Volé · Annette Lapointe

Volé · Annette Lapointe
Le roman d’Annette Lapointe, le premier traduit en français, m’intéressait parce qu’il se déroule dans une contrée lointaine (eh oui) dont j’ignore à peu près tout: la Saskatchewan, l'une des dix provinces canadiennes, et sa plus grande ville, Saskatoon.Trois mille pieds au-dessus du niveau de la mer, la ville est si plate qu’on peut s’asseoir sur son perron et regarder son chien se sauver pendant trois jours. À une demi-journée d’Edmonton, à une journée complète de Calgary, à une journée et demi de Winnipeg. À deux jours de la ville américaine la plus proche, qui est d’après lui dans le Montana ou le Dakota-du-Nord. Il faudrait être désespéré pour se rendre là-bas.

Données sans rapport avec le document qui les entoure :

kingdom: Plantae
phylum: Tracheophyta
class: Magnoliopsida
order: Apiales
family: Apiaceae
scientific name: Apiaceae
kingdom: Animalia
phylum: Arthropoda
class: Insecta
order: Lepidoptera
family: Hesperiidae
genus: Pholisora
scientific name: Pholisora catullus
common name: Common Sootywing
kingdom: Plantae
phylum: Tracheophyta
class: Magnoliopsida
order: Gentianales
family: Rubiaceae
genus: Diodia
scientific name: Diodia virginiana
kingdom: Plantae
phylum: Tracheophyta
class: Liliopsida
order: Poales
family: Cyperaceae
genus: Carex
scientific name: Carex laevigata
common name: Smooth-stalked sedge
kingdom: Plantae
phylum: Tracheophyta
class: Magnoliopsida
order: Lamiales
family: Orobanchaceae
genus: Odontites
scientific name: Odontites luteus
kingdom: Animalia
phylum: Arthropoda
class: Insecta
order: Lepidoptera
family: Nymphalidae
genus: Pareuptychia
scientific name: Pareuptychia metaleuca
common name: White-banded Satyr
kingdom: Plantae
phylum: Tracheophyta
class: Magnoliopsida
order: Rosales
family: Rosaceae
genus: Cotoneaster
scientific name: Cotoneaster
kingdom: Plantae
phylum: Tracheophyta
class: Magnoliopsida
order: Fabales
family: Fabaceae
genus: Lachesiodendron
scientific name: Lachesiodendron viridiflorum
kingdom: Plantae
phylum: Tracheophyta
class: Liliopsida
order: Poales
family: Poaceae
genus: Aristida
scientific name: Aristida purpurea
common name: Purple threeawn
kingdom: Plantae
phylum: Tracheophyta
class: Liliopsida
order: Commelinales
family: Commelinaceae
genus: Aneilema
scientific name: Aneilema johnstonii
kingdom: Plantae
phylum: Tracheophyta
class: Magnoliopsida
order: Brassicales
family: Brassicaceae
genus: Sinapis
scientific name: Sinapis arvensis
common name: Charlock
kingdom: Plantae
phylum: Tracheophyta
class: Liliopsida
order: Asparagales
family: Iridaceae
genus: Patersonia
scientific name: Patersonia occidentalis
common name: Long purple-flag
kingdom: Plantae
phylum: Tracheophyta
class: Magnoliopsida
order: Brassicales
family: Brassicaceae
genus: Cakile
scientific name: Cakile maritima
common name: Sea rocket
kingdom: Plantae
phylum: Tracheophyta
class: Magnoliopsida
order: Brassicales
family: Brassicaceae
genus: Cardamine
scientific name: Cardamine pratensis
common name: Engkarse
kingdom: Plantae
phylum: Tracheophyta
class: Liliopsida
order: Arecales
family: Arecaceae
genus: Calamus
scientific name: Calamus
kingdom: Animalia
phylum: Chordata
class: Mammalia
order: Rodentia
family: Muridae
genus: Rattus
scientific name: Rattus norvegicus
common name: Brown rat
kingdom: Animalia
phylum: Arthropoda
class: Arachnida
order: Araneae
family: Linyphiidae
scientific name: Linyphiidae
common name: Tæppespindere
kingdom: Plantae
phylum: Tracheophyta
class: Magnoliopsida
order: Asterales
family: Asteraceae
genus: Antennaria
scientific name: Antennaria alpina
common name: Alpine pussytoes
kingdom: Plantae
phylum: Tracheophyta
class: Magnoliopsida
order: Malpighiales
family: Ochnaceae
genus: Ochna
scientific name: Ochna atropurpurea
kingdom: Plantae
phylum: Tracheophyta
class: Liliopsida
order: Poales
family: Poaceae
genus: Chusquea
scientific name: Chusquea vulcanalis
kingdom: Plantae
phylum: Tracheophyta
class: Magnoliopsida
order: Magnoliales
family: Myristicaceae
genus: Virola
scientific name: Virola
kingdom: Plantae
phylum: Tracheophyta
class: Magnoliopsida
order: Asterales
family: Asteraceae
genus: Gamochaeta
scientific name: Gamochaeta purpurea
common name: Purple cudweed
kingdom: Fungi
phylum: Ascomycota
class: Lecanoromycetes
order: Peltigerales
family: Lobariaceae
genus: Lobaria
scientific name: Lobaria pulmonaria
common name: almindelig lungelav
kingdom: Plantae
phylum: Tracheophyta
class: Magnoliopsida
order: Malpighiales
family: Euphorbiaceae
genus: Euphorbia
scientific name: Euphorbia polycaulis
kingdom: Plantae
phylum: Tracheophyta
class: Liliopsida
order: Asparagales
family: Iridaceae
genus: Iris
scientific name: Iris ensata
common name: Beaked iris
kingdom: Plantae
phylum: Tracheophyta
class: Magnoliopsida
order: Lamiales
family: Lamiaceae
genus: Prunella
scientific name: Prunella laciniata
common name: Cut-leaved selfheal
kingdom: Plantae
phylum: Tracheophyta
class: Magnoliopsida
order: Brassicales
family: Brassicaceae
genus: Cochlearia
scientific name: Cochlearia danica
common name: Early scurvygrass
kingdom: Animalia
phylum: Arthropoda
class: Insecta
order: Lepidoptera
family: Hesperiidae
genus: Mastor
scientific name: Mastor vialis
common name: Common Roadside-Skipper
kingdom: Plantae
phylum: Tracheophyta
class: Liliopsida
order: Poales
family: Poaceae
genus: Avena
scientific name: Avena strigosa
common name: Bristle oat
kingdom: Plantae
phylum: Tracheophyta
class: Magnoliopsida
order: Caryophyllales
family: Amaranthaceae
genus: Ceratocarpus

Rowan Friesen a vingt-six ans. Il vit seul dans la maison de son oncle, dans un petit patelin près de Saskatoon. Il vole. Pour gagner sa vie. De l’électronique, des décorations pour chevaux, des robes de pow-wow (les trucs d’Indiens, ça se revend bien et cher). Le tout vendu sur Ebay. Il trafique un peu de drogue aussi, même si lui ne touche plus au crystal meth depuis longtemps. Il s’est fait prendre pour ses mauvais coups, a payé pour : «Quatre arrestations, deux condamnations, cinq ans de sa vie, déjà, reclus dans diverses prisons de l’Ouest canadien.» Mais ça ne l’empêche pas de continuer. Parce que ça paie bien.

Entre la recherche d'un butin à voler, un cadavre à enterrer et les détours en institut psychiatrique pour visiter son copain Macon, Rowan poursuit sa route remplie de crevasses et de nids-de-poule.

Volé · Annette Lapointe

Roman du désoeuvrement et de la vie qui va. Le portrait social est sombre, mais combien réel. Il s'en passe des belles dans cette région semi-rurale. De l'inceste, un meurtre, de la drogue, de la petite criminalité, du sexe cru.Présent et passé s’entremêlent au fil des chapitres. Le passé de Rowan éclairant son présent. Sa vie défile et recule. Il est brinquebalé par sa mère, connaît la vie de cow-boy auprès de son grand-père et de son oncle, se lie d'amitié et découvre l'amour auprès d'un ado fucké. S'ennuie, beaucoup. La maladie mentale (psychose, schizophrénie) occupe une place importante entre ces pages. Du père de Rowan qui chantait avec les chevaux jusqu'à ce qu'il leur crève les yeux parce qu'ils n'arrêtaient pas de chanter. De Macon, son meilleur ami et premier amant, interné. 

Et on voyage à travers ces pages! Des coins paumés des Prairies canadiennes jusqu'à Detroit, pour aboutiren Alaska. Le paysage est grandiose, désolé et désolant.La traduction de Michel Vézina est exemplaire. Le mélange d’oralité, les pointes d’humour, les dialogues qui piquent comme des flèches sont très bien rendus.

Je m’attendais à l’histoire désespérante d’une jeunesse égocentrique et désabusée, le genre qui me tape sur les nerfs pour cause de trop grande complaisance. Je découvre une histoire de vie cabossée sans pathos ni atermoiement. Vibrante de vérité. J'ai bien quelques petits bémols, mais trop insignifiants pour être notés.


Dès qu’un nouvel auteur du Canada anglais est traduit, je suis curieuse. Mes incursions dans la littérature de la Saskatchewan n’ont pas été transcendantes jusqu’à maintenant. Déçue par Cool Water de Dianne Warren, assez charmée par Etta et Otto (et Russell et James) d’Emma Hooper, dans lequel la Saskatchewan était effleurée, j’attendais l'ébranlement. Ce roman me réconcilie! Volé frappe fort et secoue.

Maintenant, j'espère juste que les autres romans d'Annette Lapointe seront traduits. Sans quoi, je devrai apprendre l'anglais pour les lire. Parce que cette auteure, je veux à tout prix la suivre. Volé, Annette Lapointe, traduction de Michel Vézina, XYZ, 350 pages, 2016.